Green and Scalable Template-Free Strategy to Fabricate Honeycomb-Like Interconnected Porous Micro-Sized Layered Sb for High-Performance Potassium Storage.

The tremendous volume change and severe pulverization of micro-sized Sb anode generate no stable capacity in potassium-ion batteries (PIBs). The honeycomb-like porous structure provides free spaces to accommodate its volume expansion and offers efficient ion transport, yet complex synthesis and low yield limits its large-scale application. Here, a green, scalable template-free method for designing a 3D honeycomb-like interconnected porous micro-sized Sb (porous-Sb) is proposed. Its honeycomb-like porous formation mechanism is also verified.
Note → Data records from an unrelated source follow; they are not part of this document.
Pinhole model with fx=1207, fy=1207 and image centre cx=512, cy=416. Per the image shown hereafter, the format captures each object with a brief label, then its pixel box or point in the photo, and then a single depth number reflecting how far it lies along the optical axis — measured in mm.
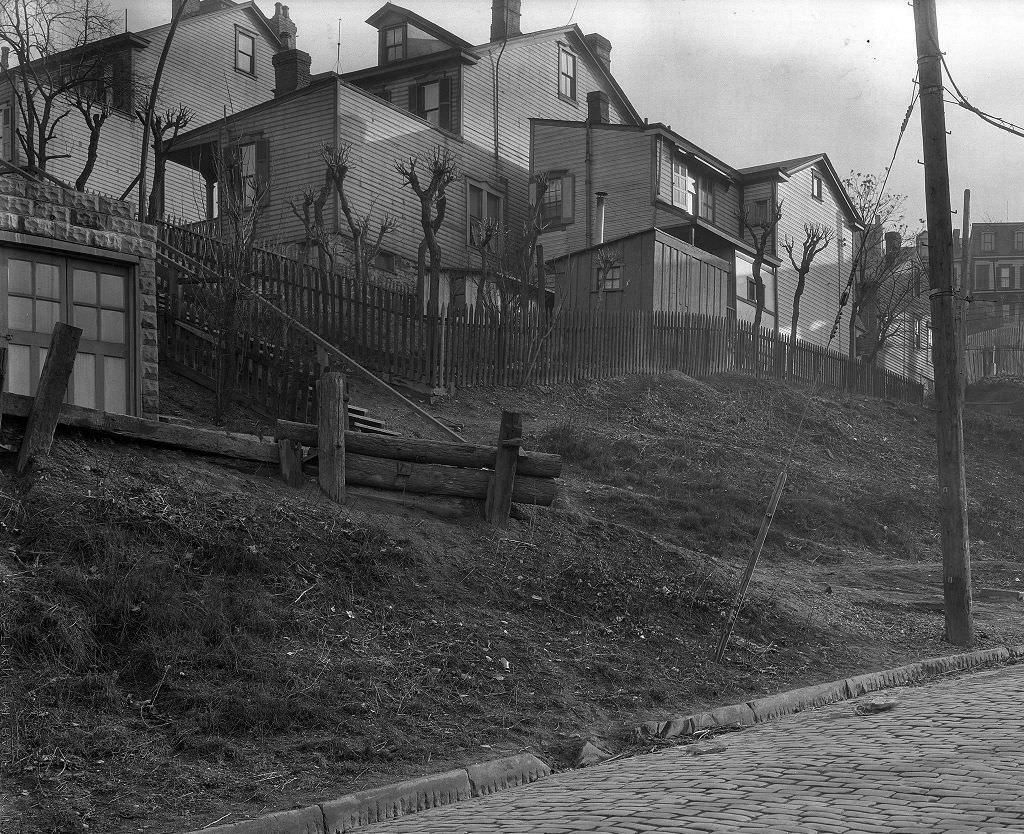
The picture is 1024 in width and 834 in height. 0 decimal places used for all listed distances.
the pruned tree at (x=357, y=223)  29261
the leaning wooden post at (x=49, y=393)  9620
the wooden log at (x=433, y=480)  11695
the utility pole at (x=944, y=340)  12750
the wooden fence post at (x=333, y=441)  11352
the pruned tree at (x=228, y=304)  17578
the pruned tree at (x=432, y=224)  24141
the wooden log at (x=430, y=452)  11594
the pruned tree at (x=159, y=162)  28125
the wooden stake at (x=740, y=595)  10688
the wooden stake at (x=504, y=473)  12008
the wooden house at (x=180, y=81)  34812
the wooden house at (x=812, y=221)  41000
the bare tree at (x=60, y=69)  27328
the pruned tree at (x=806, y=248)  34456
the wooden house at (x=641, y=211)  33469
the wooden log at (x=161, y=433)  10117
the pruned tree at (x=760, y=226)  35250
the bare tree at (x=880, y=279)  41875
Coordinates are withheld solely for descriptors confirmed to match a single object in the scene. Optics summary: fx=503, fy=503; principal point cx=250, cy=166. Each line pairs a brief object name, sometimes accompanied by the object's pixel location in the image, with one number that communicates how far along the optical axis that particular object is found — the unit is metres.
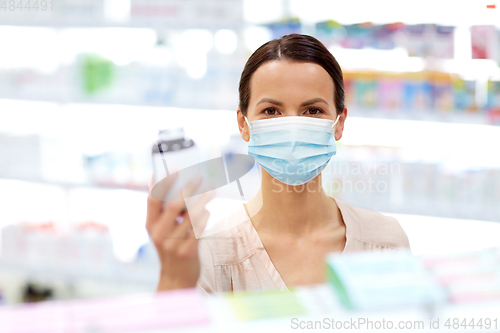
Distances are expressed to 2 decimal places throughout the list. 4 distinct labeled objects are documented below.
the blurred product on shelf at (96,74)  2.82
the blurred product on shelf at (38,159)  2.98
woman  1.26
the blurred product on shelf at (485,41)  2.40
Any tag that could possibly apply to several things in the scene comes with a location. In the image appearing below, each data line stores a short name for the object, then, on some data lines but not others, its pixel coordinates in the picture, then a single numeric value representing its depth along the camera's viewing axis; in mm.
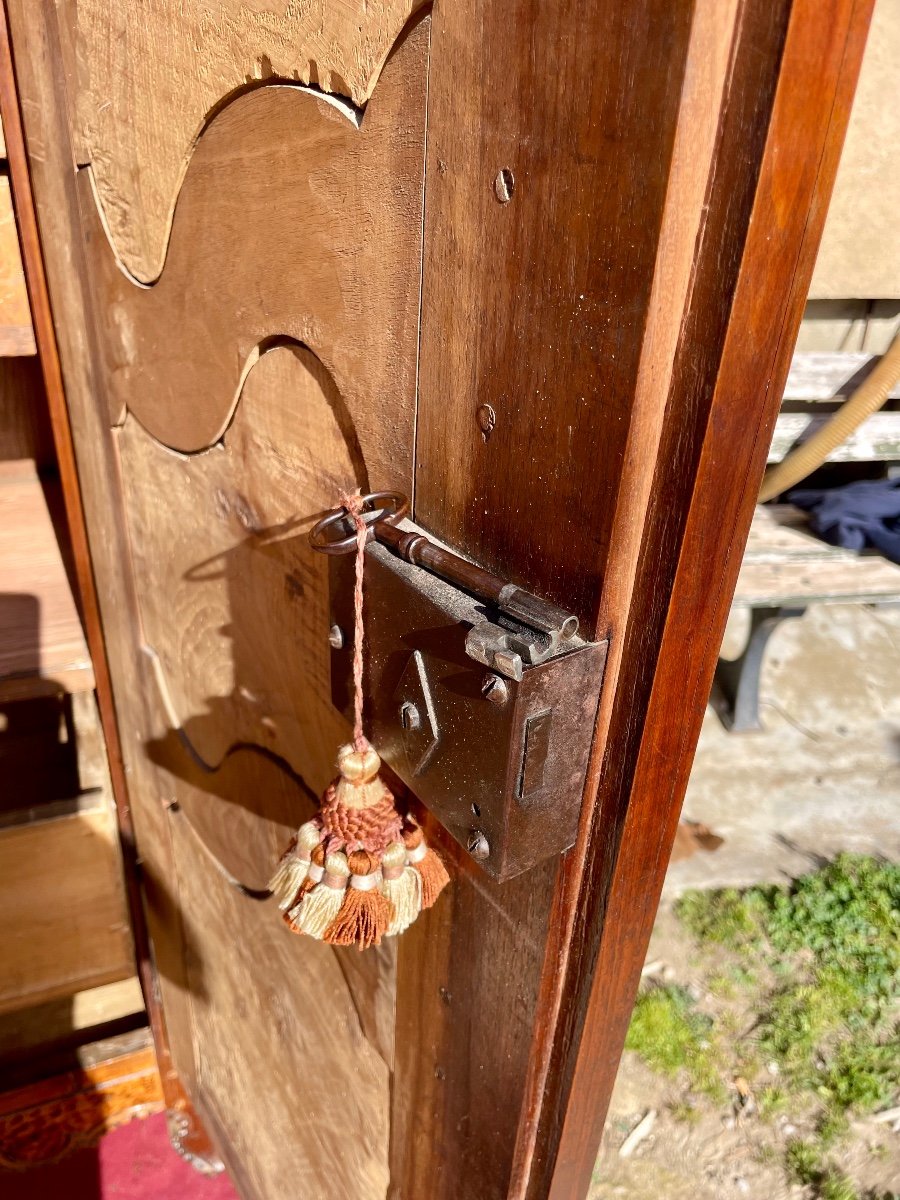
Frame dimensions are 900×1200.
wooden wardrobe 329
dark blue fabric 2494
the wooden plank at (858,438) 2693
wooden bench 2406
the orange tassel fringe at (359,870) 555
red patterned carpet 1613
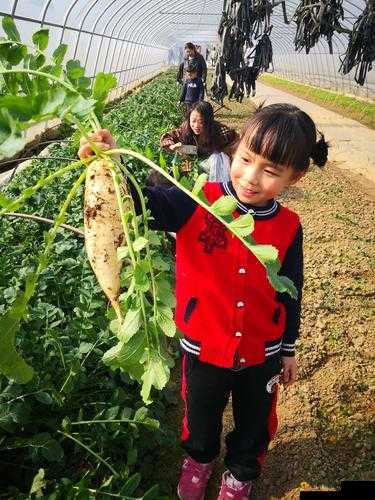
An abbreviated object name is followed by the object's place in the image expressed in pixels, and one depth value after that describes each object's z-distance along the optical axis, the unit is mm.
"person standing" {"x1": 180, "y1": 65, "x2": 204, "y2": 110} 7261
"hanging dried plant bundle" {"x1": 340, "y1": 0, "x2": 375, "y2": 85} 2744
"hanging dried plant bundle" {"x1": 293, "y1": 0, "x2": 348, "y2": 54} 2676
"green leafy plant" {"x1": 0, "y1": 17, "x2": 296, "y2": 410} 848
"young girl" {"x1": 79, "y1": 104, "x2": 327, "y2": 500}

Under hydrothermal conditions, Sb reacts with water and dissolved oxygen in water, undergoing non-homogeneous and continuous corrosion at grain boundaries, and producing soluble H 2 Sb 2 O 6 (H 2 O), which regulates the porous structure of Sb by controlling reaction time. Benefiting from its porous structure and micron size, porous-Sb anode displays large gravimetric and volumetric capacities with 655.5 mAh g -1 and 2,001.9 mAh cm -3 at 0.05 A g -1 and superior rate performance of 441.9 mAh g -1 at 2.0 A g -1 in PIBs. Furthermore, ex situ characterization and kinetic analysis uncover the small volume expansion and fast K + reaction kinetics of porous Sb during potassiation/depotassiation, originating from its large electrolyte contact area and internal expansion mechanism. It verifies a green, scalable template-free strategy to construct honeycomb-like porous metals for energy storage and conversion.